Dream remembers the period of time after they’d been kicked out of his parent’s garage and before they’d been signed to a label, the threat of disbandment looming over their heads as they struggled to pull the cash together to make it work. He’d slept on George’s couch for weeks on end, forcing them to step on each other’s heels until the tension had risen beyond what was bearable. Until they were arguing every day. Even when Sapnap was over the storm clouds seemed to bubble with unbridled ferocity, pressing against the windows as they each secretly wondered if this dream of theirs was even feasible. Ash covered the table, bottle caps filled the gaps between the sofa cushions. 

He’s not sure at what point it went too far, their words turning sharper than they’d ever dared. All Dream remembers is George, standing in the middle of the kitchen, arms wrapped around himself, eyes red. The apartment door rattled when it slammed. Even though they were fighting, pulling George’s hoodie over his head made Dream feel a little better, like he wasn’t alone in someone else’s apartment with wet cheeks and a glass bottle pressed to his forehead, condensation tracked across his skin. 

The next thing he remembers is hands wrapped around his shoulders, pulling him upright. All his limbs felt as though they’d been put on wrong, stiff and unyielding on their pivots. He could still feel the imprint of the carpet on his cheek. George tugged him over to his bed, which was more a mattress on the floor, really. 

“Sleep here,” he said, eyes soft despite everything.

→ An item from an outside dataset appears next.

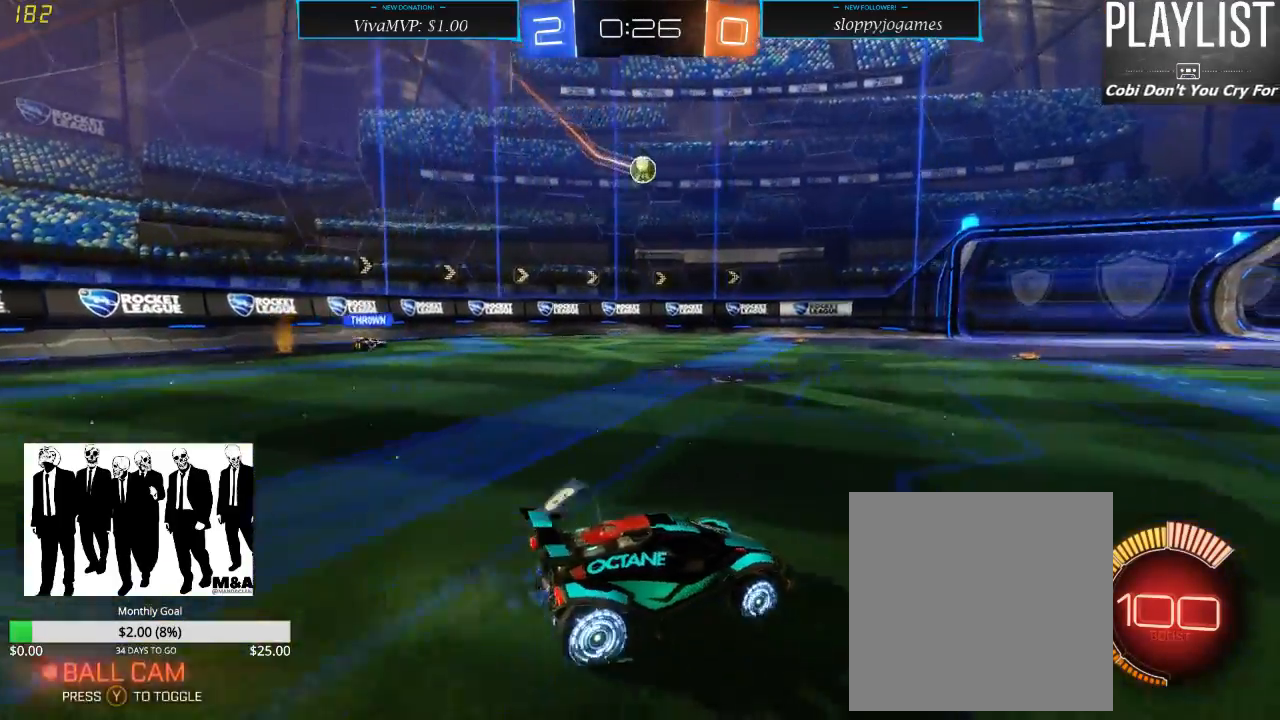
Gameplay with a controller (Xbox layout); each line is a JSON object with the inputs held at the frame after it. "events" lists button and stick changes between this image and that frame as [ms after this image, input, new state], when the widget could be followed in between. Not read: L3 R3.
{"buttons": ["R2"], "left_stick": "center", "right_stick": "center", "events": [[200, "left_stick", "center"], [300, "left_stick", "right"], [433, "left_stick", "center"]]}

His fingers clasped the neck of the empty bottle, half its contents seeping into the threadbare carpet. 

Dream didn't even have the heart to fight him on it. The mattress was criminal after so long contorting his limbs to fit onto the couch, and he stretched his legs out, shoving his face into a pillow which smelt like George’s detergent. “George.” 

The light from the kitchen shifted upon George’s form as he turned. Veins still webbed over his eyes like cracked earth, dry and brittle. “Yes?” 

Weeks of blistering drought are always followed by the monsoon. “Come here.” 

George was uncertain as he lay next to Dream, shoulders pressed together, sticky from the heat. Erratic lines ran across the ceiling. The plaster was flaking, white chips of it dotted over the carpet like snow. Only the light spilling from the kitchen illuminated them, washing everything with an unsightly yellow glow. Dream could hear the constant roll of traffic outside, its steady cadence something to latch onto so his mind didn't drift away to dangerous places. 

The sheets rustled as George turned his head. “Dream?” His voice had lost its thorny edges. It sounded familiar again, Dream realised as his heart sung with the kind of ache that comes with sinuous healing. 

“I’m sorry.” 

A moment passed before George’s weight was pressing Dream down into the mattress, his head resting solidly upon his chest. He hummed, and Dream could feel the vibration all the way down to his bones. “I’m sorry, too. Let’s never do that again,” George said. 

“We won’t.” And somehow, with George falling asleep on him, Dream knew things might just get better. 

Dream isn’t sure why he’d assumed every tour bus is as chaotic and cluttered as theirs. 

He’s sitting across from Karl on his band’s bus, the seats surprisingly clean and stain free. The cushions aren’t greying from a buildup of excess dust and smoke, and the rugs don’t have suspicious marks scattered across them. Sure, there’s the occasional t-shirt flung over the back of the seats, or crumpled on the floor, but it’s nothing compared to what he’s used to. There’s even an air freshener stuck into one of the sockets. How novel. Dream isn’t sure where the other half of the band has gone, with only Alex and Karl crammed onto the couch beside Sapnap. 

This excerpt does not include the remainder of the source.